Keine zusätzlichen Kosten
Der Anteil der abgegebenen Rabattarzneimittel veränderte sich mit einem Umsatzanteil von etwa 94% kaum, während vor Einführung der SARS-CoV-2-AMVV ein Rückgang der Rabattvertragserfüllungsquote um etwa 4% bezogen auf den Absatz und 3% bezogen auf den Umsatz zu verzeichnen war.
Verantwortungbewusster Umgang mit Sonderregelungen
Das DAPI kommt zu dem Schluss, dass die Ausnahmeregelungen in den Apotheken verantwortungsbewusst und unter Beachtung der Wirtschaftlichkeit umgesetzt wurden. Die Regelungen ermöglichten daher bei Liefer- und Versorgungsengpässen auch außerhalb der pandemischen Situation eine schnelle und verlässliche Versorgung.
Schnellere und erleichterte Patientenversorgung
„Dank des größeren Entscheidungsspielraums können Apotheken Millionen Menschen sofort versorgen, ihnen doppelte Wege und Wartezeiten ersparen. Sie können auf wirkstoffgleiche oder -ähnliche Alternativpräparate, andere Packungsgrößen oder Wirkstärken zurückgreifen. Bürokratische Abfragen beim Großhandel fallen weg; das spart auch beim Apothekenteam Zeit“, erklärt ABDA-Präsidentin Gabriele Regina Overwiening.

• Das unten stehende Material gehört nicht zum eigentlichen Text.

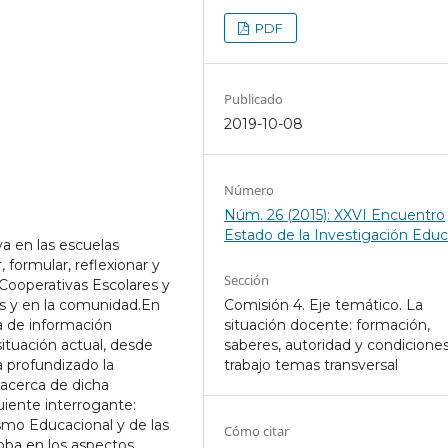
PDF
Publicado
2019-10-08
Número
Núm. 26 (2015): XXVI Encuentro
Estado de la Investigación Educ
a en las escuelas
 formular, reflexionar y
Sección
Cooperativas Escolares y
os y en la comunidad.En
Comisión 4. Eje temático. La
ta de información
situación docente: formación,
ituación actual, desde
saberes, autoridad y condicione
a profundizado la
trabajo temas transversal
acerca de dicha
uiente interrogante:
ismo Educacional y de las
Cómo citar
oba en los aspectos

Durch den erleichterten Austausch im „dringenden Fall“ halbierten sich die wartezeitintensiven Fälle von 2,0 Millionen pro Monat zwischen Juli 2019 und März 2020 auf 1,0 Million von April bis Dezember 2020 und die beschleunigte Versorgung nahm von 0,8 auf 1,6 Millionen Packungen pro Monat zu.

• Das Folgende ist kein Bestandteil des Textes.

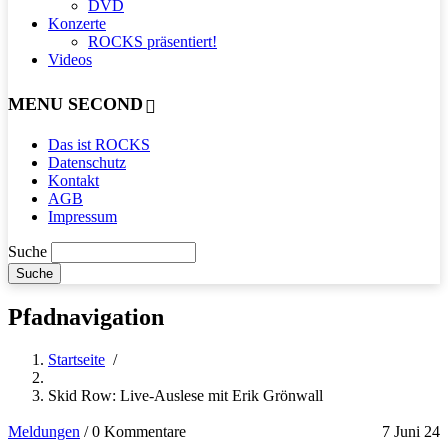
DVD
Konzerte
ROCKS präsentiert!
Videos
MENU SECOND
Das ist ROCKS
Datenschutz
Kontakt
AGB
Impressum
Suche
Pfadnavigation
Startseite
/
Skid Row: Live-Auslese mit Erik Grönwall
Meldungen
/
0 Kommentare
7 Juni 24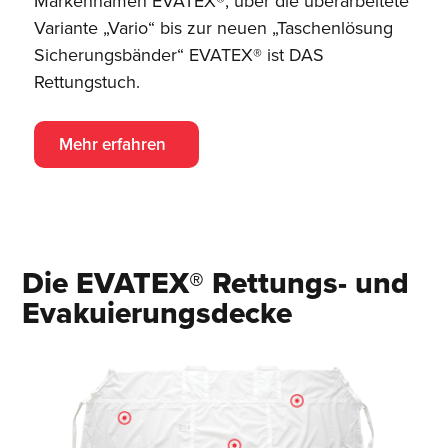
Markennamen EVATEX®, über die überarbeitete
Variante „Vario“ bis zur neuen „Taschenlösung
Sicherungsbänder“ EVATEX® ist DAS
Rettungstuch.
Mehr erfahren
Die EVATEX® Rettungs- und
Evakuierungsdecke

ABDA fordert Verstetigung der Regelungen
„Diese Vorteile gehen verloren, wenn die Ausnahmeregelungen mit der SARS-CoV-2-Arzneimittelversorgungsverordnung zum 31. Mai 2022 auslaufen. Das darf nicht passieren. Wir brauchen dauerhafte pharmazeutische ‚Beinfreiheit‘, denn auch die Lieferengpässe dauern an“, so Overwiening. Die Krankenkassen müssten dabei keine Angst vor Extrakosten haben, da die DAPI-Analyse belege, dass die Rabattvertragsquoten und somit die Einsparungen stabil blieben.